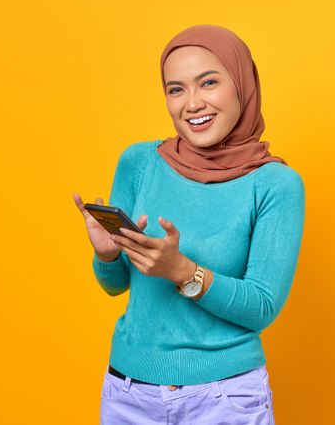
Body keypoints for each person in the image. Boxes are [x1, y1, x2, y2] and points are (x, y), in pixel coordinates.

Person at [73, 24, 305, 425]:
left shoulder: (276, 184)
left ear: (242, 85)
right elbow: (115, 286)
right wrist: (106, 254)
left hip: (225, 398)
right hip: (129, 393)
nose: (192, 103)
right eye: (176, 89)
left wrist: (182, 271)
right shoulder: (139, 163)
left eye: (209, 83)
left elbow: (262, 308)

#####

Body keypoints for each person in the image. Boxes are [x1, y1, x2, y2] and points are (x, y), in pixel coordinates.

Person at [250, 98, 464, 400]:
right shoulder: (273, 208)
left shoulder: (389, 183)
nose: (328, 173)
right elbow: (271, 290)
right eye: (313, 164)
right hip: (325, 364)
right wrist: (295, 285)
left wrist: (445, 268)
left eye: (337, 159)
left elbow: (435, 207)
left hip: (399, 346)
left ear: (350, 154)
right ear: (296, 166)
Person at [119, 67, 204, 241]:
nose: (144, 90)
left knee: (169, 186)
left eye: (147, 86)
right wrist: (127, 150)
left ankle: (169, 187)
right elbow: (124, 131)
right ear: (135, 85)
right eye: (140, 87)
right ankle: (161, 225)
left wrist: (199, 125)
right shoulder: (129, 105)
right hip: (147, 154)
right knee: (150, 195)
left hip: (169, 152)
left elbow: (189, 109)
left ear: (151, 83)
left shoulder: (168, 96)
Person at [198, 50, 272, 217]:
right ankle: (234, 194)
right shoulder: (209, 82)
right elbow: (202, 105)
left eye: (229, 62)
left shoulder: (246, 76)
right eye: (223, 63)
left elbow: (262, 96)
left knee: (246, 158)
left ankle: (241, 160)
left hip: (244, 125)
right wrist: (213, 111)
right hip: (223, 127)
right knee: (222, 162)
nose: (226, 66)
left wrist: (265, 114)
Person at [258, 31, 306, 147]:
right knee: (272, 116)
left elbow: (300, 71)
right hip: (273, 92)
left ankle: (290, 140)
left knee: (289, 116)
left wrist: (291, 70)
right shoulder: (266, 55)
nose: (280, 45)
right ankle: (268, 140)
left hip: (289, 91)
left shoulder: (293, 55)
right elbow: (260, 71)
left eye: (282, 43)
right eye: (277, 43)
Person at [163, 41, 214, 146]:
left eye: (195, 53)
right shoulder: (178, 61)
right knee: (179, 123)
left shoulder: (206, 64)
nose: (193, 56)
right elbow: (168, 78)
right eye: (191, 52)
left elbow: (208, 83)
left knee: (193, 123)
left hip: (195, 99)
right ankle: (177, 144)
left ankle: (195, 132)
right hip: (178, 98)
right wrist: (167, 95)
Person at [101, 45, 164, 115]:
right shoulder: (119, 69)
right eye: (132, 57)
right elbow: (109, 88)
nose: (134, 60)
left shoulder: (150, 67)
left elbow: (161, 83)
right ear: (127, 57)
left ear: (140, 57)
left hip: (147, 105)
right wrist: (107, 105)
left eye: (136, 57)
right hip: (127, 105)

#####

An exact, complete copy of the lines above from the one with "right knee: (179, 123)" through the one with "right hip: (178, 98)" is the whole answer.

right knee: (179, 123)
left shoulder: (206, 64)
nose: (193, 56)
right elbow: (168, 78)
right eye: (191, 52)
left elbow: (208, 83)
left knee: (193, 123)
left hip: (195, 99)
right ankle: (177, 144)
left ankle: (195, 132)
right hip: (178, 98)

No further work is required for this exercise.